<<<<

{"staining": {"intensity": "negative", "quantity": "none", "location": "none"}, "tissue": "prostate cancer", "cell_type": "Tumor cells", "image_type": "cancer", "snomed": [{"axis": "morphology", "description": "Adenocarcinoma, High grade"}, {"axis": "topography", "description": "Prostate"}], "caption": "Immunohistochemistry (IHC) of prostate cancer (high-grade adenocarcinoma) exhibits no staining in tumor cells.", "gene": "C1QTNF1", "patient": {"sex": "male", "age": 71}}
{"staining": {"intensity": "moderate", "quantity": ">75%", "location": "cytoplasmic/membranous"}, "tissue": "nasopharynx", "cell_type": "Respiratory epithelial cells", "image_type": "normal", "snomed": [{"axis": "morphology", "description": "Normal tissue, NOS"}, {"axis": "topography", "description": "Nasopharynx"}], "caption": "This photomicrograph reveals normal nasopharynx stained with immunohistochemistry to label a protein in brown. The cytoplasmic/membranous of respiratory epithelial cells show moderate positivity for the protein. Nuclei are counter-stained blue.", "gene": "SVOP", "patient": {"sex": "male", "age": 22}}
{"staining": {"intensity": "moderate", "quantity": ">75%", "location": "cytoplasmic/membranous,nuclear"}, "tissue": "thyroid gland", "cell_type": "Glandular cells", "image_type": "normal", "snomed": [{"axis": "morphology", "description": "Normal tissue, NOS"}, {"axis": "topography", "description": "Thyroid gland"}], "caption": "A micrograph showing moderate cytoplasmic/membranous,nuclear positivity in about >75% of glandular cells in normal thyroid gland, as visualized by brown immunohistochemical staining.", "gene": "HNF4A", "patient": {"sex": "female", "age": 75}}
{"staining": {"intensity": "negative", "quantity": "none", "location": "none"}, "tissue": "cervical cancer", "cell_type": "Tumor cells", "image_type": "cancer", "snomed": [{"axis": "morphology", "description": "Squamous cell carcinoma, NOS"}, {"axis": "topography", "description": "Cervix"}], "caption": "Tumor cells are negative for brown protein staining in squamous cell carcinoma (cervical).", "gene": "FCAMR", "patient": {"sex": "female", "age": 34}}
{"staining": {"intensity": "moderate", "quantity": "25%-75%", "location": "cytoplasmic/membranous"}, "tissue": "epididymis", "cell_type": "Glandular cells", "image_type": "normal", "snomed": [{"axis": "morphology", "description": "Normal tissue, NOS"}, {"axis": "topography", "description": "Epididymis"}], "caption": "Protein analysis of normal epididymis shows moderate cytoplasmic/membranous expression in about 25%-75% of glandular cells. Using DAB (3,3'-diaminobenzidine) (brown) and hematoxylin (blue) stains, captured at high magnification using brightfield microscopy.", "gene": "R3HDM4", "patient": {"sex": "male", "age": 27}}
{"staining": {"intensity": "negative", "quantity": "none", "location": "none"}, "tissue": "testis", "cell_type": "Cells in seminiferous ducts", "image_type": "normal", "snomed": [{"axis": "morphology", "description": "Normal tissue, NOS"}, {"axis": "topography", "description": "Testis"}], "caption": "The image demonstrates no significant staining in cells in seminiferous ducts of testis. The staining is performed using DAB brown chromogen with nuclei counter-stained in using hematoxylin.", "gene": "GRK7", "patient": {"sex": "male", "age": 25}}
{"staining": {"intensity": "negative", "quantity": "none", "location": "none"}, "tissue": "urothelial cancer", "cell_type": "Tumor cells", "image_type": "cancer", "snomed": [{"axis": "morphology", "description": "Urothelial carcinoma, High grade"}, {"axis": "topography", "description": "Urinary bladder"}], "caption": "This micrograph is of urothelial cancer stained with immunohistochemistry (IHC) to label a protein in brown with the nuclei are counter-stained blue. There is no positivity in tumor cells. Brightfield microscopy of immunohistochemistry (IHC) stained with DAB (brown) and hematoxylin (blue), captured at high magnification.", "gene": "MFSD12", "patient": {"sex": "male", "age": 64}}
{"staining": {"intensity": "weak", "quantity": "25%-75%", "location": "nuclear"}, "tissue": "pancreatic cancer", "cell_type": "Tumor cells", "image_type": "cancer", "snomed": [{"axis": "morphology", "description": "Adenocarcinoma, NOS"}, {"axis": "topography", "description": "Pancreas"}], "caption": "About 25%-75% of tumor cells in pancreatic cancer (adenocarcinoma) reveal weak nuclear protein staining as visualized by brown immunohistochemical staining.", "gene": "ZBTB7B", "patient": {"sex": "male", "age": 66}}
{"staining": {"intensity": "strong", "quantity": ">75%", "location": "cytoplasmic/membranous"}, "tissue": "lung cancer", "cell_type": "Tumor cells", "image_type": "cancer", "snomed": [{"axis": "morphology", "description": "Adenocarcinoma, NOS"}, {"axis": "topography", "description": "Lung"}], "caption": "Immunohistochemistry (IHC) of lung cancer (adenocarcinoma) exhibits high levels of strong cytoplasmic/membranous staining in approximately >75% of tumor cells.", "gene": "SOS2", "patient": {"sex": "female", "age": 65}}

>>>>

* What the task asks:
Would you set down, word for word, the lines from the opening of the entries above through the line with "photomicrograph reveals normal", both included, and no others?

* Reply:
{"staining": {"intensity": "negative", "quantity": "none", "location": "none"}, "tissue": "prostate cancer", "cell_type": "Tumor cells", "image_type": "cancer", "snomed": [{"axis": "morphology", "description": "Adenocarcinoma, High grade"}, {"axis": "topography", "description": "Prostate"}], "caption": "Immunohistochemistry (IHC) of prostate cancer (high-grade adenocarcinoma) exhibits no staining in tumor cells.", "gene": "C1QTNF1", "patient": {"sex": "male", "age": 71}}
{"staining": {"intensity": "moderate", "quantity": ">75%", "location": "cytoplasmic/membranous"}, "tissue": "nasopharynx", "cell_type": "Respiratory epithelial cells", "image_type": "normal", "snomed": [{"axis": "morphology", "description": "Normal tissue, NOS"}, {"axis": "topography", "description": "Nasopharynx"}], "caption": "This photomicrograph reveals normal nasopharynx stained with immunohistochemistry to label a protein in brown. The cytoplasmic/membranous of respiratory epithelial cells show moderate positivity for the protein. Nuclei are counter-stained blue.", "gene": "SVOP", "patient": {"sex": "male", "age": 22}}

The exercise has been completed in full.